■ Study text ■
____________________

5) How is haemochromatosis treated once the diagnosis has been made?


Intervention steps may include venesection, diet modification and chelation. The most common treatment for inherited iron overload is regular therapeutic phlebotomies. A regular, weekly phlebotomy (blood letting) of 500ml blood (which is equivalent to about 250mg of iron) may need to be done until the ferritin levels are less than 50 ng/ml and transferrin saturation <30%. After the levels have stabilised, most patients will require maintenance phlebotomies of one unit of blood every two to three months. Blood letting works because the body uses iron in the production of new blood.


Iron chelation is used mostly to treat patients with secondary haemochromatosis, but occasionally it may be useful in patients with one of the primary hereditary forms of the disorder. In patients with far-advanced haemochromatosis, who may have cirrhosis, hypoalbuminemia and congestive heart failure, the need to remove iron is particularly acute but the patient may not be able to tolerate the removal of a large volume of blood over a short period of time. Chelation therapy may also be preferred in patients in whom venous access is very difficult.


6) Will genetic testing in healthy individuals result in exclusion from life insurance?

____________________

■ Listed records ■
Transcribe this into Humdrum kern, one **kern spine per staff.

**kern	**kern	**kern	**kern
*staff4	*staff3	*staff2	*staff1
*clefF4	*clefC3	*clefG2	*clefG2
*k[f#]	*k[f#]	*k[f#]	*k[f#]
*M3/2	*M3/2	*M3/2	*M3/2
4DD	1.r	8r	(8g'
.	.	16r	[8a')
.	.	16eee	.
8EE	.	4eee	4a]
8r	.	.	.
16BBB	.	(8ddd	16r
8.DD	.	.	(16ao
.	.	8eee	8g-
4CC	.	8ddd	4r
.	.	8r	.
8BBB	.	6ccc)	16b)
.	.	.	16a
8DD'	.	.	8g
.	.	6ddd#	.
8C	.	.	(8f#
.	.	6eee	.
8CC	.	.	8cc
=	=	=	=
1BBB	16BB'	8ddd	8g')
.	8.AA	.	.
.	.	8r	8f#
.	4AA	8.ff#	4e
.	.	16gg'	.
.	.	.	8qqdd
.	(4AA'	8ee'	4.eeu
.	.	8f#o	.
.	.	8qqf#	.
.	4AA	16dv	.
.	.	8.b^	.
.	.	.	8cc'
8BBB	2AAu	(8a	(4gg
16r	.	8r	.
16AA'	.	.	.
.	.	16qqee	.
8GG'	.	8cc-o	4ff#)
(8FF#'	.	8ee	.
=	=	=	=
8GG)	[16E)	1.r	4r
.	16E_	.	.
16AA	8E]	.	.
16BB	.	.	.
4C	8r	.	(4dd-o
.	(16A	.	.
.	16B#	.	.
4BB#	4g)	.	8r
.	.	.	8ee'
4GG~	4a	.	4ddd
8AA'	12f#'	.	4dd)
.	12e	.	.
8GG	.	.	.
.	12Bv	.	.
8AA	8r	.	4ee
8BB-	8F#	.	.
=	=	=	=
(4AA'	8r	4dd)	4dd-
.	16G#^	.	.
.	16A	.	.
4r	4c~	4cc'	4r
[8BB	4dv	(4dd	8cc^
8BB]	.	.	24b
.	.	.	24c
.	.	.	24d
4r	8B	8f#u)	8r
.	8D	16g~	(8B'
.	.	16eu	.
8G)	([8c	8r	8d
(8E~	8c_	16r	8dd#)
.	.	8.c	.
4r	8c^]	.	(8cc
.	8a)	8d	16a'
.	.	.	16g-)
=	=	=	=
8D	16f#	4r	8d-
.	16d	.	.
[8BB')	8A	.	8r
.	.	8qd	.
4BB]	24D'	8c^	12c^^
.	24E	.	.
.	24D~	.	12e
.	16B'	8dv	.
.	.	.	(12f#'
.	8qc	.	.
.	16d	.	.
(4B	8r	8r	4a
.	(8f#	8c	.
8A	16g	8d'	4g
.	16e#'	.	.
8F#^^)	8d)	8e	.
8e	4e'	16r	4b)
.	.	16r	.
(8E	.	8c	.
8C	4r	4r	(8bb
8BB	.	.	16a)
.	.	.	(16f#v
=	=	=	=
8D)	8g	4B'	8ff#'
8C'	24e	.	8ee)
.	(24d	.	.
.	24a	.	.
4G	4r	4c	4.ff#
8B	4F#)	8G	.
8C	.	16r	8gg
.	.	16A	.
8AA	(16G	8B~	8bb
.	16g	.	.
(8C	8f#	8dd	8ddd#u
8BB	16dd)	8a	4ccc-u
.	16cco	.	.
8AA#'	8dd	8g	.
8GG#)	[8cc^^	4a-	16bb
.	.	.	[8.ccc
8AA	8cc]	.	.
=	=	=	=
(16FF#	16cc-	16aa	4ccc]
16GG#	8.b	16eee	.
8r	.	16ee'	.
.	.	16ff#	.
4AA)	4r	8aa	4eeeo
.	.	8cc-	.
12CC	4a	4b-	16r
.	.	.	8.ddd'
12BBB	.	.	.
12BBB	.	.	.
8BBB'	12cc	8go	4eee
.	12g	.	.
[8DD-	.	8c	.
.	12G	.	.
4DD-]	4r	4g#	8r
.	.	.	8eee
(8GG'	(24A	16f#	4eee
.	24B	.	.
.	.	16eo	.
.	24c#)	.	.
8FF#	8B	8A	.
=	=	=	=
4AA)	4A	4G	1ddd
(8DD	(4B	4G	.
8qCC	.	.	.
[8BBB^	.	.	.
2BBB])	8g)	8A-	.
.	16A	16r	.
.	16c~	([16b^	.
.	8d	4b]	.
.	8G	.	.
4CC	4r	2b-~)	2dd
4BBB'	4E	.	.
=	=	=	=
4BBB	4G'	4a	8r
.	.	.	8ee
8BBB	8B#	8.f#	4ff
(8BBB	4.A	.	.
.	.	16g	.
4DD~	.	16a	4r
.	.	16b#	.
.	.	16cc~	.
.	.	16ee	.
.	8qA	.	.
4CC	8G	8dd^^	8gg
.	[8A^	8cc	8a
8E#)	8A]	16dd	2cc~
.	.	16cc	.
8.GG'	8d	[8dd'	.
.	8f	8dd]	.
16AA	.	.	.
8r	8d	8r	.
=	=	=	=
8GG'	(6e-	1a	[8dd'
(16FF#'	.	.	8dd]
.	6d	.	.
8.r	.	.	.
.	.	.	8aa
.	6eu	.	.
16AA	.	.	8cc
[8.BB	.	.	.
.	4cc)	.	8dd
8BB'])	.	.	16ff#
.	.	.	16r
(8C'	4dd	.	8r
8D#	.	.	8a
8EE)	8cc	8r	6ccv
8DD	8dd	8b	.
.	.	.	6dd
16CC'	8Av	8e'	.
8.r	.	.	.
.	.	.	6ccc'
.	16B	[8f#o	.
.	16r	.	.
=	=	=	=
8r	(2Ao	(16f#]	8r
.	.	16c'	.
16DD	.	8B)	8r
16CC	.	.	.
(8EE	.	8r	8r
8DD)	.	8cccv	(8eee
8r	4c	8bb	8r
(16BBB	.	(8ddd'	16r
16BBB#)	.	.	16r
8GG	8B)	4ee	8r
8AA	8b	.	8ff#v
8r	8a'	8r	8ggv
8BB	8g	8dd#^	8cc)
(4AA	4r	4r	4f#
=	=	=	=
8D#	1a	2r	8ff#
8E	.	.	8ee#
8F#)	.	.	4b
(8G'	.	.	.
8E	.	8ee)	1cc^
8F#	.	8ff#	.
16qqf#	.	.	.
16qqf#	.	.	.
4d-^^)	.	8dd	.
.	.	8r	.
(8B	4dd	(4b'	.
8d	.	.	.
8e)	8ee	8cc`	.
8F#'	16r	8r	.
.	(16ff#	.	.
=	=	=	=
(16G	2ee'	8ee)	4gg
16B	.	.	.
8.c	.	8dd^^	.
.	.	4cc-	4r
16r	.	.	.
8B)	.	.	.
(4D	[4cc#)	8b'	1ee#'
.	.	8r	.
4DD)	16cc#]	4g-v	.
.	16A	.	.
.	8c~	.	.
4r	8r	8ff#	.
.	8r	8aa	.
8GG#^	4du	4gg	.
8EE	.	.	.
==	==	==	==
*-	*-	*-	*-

____________________

■ Exercise ■
In the passage on iron overload, write out the stretch from "Iron chelation is" through "is very difficult." again, swapping "congestive heart failure" for "cardiac failure".

■ Task answer ■
Iron chelation is used mostly to treat patients with secondary haemochromatosis, but occasionally it may be useful in patients with one of the primary hereditary forms of the disorder. In patients with far-advanced haemochromatosis, who may have cirrhosis, hypoalbuminemia and cardiac failure, the need to remove iron is particularly acute but the patient may not be able to tolerate the removal of a large volume of blood over a short period of time. Chelation therapy may also be preferred in patients in whom venous access is very difficult.